> _EXERCISE TEXT_:
Segment Open
Thursday, 5 May 2011


So my website went live today, take a look...

Theres still a few changes to make to it and once I print and photograph my work I will change the flat images to photos. Any feedback will be welcome.

New logo created by Pentagram

Have a watch of this video. Michael Bierut from Pentagram talks about the thought process behind creating the new logo for New World Symphony academy. It is really interesting to hear how real companies work from initial sketches to final images. I really like how they make the logo conceptual and abstract but if you look hard enough you can still read the initials NWS.

Wednesday, 27 April 2011

Tips for placements/internships

Concept Personnel

Click on the link above to have a look at local recruitment agency Concept Personnel's blog on "How to make your internship a success". This is a very helpful piece for whether you are applying for a placement, internship or even starting a new job. The top 3 tips I think from this blog are:

Show Enthusiasm - You should look like this is a job that you're interested in and want to learn about.

Be Proactive - Show that you are keen to do as much work as possible, don't sit around and play on the internet when you've finished your task. Ask for feedback or if there is another task you can start.

Ask Questions - Try to learn as much as possible while you are there, it will help you understand how businesses work and will help you in future jobs. Also ask about the work you are doing and for feedback, you won't improve if you don't.

Monday, 18 April 2011

Room 501 placement

So on Friday I finished my 2 week placement at Room 501 Publishing in Sunderland. Room 501 are predominantly a magazine publishers that have around 5 magazines (Business Quarter, Food Quarter, Luxe, NARC. and Hitched). All of the magazines focus on a different subject and each has a very different style of design so when working from one to another it keeps things fresh and it doesn't get tedious. They also work on book designs, web design and branding. There is only 4 designers that work there along with a larger sales team, this keeps it friendly and I found it a great environment to work in as not everyone was working on the same things.

On my first week there it was all about learning about the styles of each magazine so I spent some time putting arranging past articles to how I think they would best fit and once finished comparing them to how they were finally published. I also worked on a design for an annual report for a client that was sent along with another idea for the client to look at. During the second week I worked on some spreads for BQ Magazine (Business Quarter) for their Spring issue that will be printed within a few weeks so I will put some pics up once I get my copy.

I really enjoyed my two weeks there and they flew by so fast. I learnt alot about attention to detail and how each magazine has their own personality. It was great to work with some professional photography and live articles and to get some real experience in editorial. Before this placement I loved editorial design but wasn't sure if I would actually enjoy doing it as a job, and after being here I know it's something I really want to go into. They were really impressed with my work at Room 501 and said that if they had a job available they would offer me one, unfortunately they don't have any jobs available but i'll definitely keep in contact with them and you never know what will happen in the future.
Segment Closed
> _DATA SECTION_:
Segment Open
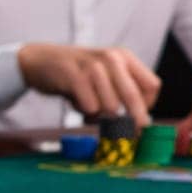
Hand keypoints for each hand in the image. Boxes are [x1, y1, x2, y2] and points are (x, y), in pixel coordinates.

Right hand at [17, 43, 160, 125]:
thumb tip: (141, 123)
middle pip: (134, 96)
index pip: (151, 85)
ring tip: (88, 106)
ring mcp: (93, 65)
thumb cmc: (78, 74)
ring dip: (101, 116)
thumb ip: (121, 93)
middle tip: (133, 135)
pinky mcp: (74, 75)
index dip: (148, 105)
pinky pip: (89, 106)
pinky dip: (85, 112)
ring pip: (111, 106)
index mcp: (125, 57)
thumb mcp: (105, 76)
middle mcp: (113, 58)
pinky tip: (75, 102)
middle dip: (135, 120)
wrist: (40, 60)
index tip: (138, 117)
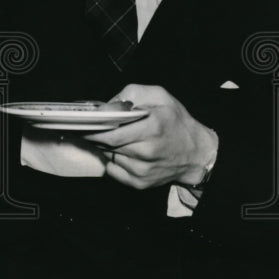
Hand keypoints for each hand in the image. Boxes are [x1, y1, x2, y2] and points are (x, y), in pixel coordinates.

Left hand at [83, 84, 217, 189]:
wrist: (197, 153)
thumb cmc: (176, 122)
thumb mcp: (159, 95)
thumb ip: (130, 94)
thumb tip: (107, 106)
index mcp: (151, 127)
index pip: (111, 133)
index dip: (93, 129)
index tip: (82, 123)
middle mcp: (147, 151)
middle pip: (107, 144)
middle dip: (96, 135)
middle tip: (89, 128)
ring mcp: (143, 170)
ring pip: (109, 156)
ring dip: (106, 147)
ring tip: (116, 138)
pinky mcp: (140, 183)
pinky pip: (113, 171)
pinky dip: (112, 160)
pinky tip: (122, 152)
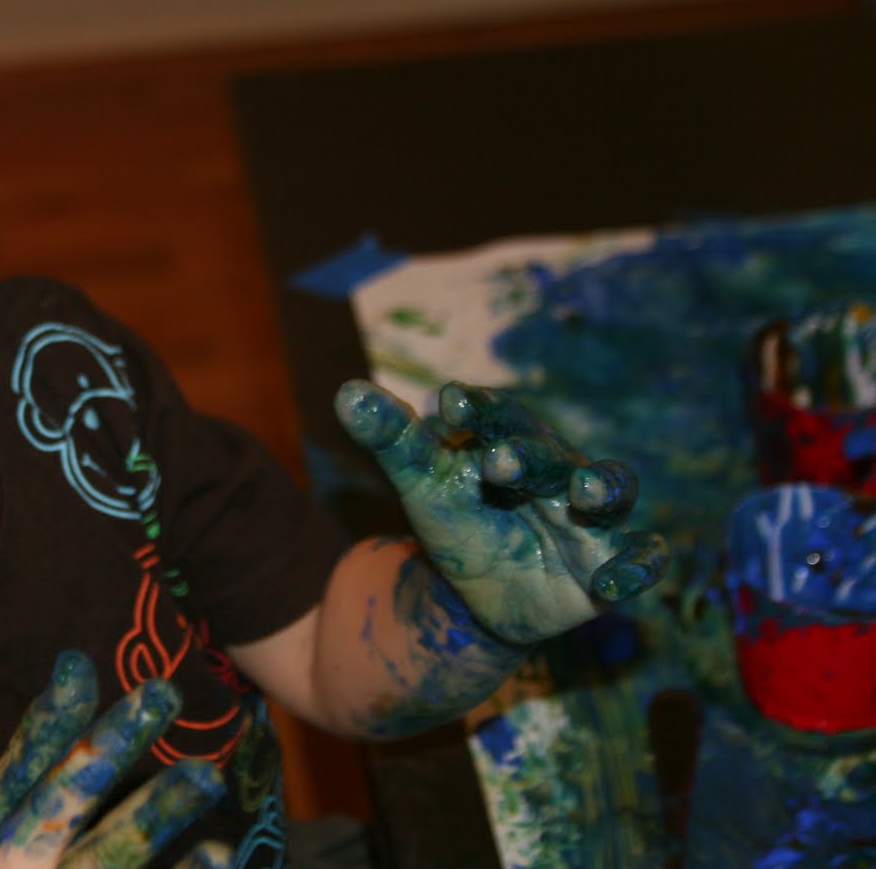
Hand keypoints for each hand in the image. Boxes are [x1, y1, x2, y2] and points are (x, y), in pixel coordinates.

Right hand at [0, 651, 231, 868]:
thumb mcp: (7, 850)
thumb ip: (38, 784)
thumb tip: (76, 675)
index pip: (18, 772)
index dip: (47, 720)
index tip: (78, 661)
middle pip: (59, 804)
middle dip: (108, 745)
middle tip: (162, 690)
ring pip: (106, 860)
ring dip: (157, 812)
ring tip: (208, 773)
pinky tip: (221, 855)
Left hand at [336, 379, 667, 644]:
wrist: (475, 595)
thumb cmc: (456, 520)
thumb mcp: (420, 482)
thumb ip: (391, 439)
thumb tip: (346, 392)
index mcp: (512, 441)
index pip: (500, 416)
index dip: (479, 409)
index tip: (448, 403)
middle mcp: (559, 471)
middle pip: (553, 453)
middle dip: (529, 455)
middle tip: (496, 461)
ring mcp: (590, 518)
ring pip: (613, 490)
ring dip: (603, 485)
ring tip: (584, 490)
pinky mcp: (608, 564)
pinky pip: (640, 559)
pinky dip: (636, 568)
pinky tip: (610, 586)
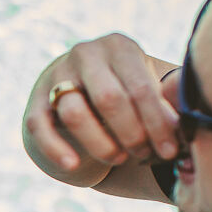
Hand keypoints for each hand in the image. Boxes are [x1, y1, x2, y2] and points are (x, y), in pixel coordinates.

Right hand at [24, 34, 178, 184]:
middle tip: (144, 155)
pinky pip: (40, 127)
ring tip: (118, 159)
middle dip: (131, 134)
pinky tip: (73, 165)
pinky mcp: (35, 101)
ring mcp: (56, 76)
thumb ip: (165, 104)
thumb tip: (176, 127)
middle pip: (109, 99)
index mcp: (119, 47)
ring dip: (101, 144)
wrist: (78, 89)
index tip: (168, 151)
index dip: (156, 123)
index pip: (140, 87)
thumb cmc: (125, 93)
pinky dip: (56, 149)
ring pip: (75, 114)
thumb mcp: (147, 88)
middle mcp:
Segment Closed
> _ACTION ITEM 1_:
Condense the paragraph of the blog post that opens "So on Friday I finished my 2 week placement" into a short bulleted list that keeps its main facts.
> _ACTION ITEM 2_:
Copy the blog post word for word from "Click on the" to "to learn about.".
The entries have no role in this exercise.

> _WRITTEN ANSWER 1_:
- The writer finished a two-week placement at Room 501 Publishing in Sunderland on Friday.
- Room 501 is mainly a magazine publisher with around five titles: Business Quarter, Food Quarter, Luxe, NARC. and Hitched.
- Each magazine covers a different subject and has a very different design style, so moving between them keeps the work fresh.
- The company also does book design, web design and branding.
- Only four designers work there, alongside a larger sales team. The writer found this a friendly, great place to work because not everyone worked on the same things.

> _WRITTEN ANSWER 2_:
Click on the link above to have a look at local recruitment agency Concept Personnel's blog on "How to make your internship a success". This is a very helpful piece for whether you are applying for a placement, internship or even starting a new job. The top 3 tips I think from this blog are:

Show Enthusiasm - You should look like this is a job that you're interested in and want to learn about.